### [QUOTED PASSAGE]
Crypto Market Making: What Is it, and What Role Does it Play?
Articles
The crypto market has grown phenomenally over the years to become one of the most important trading venues, spanning millions of investors and traders. This expansion was accompanied by additional services to make this sector more accessible and sophisticated.
Market makers (MMs) play a massive role in simplifying access to digital currencies and blockchain-based assets. Otherwise, buying and selling cryptos would take more time, cost more money and become less profitable.
Let’s explore how crypto market making works and contributes to the overall ecosystem.
Key Takeaways
- Market making involves frequent buying and selling of assets to make them more available to other market participants.
- Crypto MMs provide liquidity to brokerages by opening multiple orders around a specific price and adjusting the bid and ask rates.
- Liquid and efficient markets make trading faster, more efficient, and less susceptible to price volatility.
- Algorithmic liquidity provision entails quickly tracking and adjusting spreads according to market conditions and price trends.
Understanding Crypto Market Making
Market making (MM) is the continuous buying and selling of financial assets to populate more orders and create trading opportunities for other participants.

Source records
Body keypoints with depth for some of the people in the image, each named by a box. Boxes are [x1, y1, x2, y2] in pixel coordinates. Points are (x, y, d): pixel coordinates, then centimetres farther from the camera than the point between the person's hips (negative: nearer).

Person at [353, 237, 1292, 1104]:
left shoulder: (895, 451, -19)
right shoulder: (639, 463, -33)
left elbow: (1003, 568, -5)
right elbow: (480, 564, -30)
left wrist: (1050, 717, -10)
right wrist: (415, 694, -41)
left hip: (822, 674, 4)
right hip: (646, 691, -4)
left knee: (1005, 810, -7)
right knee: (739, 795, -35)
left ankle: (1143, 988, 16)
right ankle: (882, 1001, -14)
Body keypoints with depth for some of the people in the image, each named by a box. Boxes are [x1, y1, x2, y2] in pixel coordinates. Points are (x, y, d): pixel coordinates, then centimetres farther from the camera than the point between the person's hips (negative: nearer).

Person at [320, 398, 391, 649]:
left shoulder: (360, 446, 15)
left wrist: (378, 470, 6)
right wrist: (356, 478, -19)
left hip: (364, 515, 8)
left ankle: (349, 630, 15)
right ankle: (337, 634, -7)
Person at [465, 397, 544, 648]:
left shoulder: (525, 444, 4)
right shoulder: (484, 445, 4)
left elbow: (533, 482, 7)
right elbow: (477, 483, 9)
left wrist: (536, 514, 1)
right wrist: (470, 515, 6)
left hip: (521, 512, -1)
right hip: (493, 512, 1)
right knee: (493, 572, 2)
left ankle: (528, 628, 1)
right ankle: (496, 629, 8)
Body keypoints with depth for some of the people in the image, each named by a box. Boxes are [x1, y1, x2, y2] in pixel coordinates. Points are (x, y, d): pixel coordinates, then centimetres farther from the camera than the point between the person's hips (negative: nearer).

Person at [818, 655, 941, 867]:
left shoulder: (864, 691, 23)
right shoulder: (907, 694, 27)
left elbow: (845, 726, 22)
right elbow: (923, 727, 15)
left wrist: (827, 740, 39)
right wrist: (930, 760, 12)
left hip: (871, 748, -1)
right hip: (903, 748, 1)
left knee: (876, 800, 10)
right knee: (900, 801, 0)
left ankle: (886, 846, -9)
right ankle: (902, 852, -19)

### [EXERCISE BRIEF]
Rewrite the crypto market making article between "Crypto Market Making: What" and "become less profitable.", inclusive, swapping "massive" for "huge". This material has nothing to do with the crypto market making article.

### [SOLUTION TO THIS TASK]
Crypto Market Making: What Is it, and What Role Does it Play?
Articles
The crypto market has grown phenomenally over the years to become one of the most important trading venues, spanning millions of investors and traders. This expansion was accompanied by additional services to make this sector more accessible and sophisticated.
Market makers (MMs) play a huge role in simplifying access to digital currencies and blockchain-based assets. Otherwise, buying and selling cryptos would take more time, cost more money and become less profitable.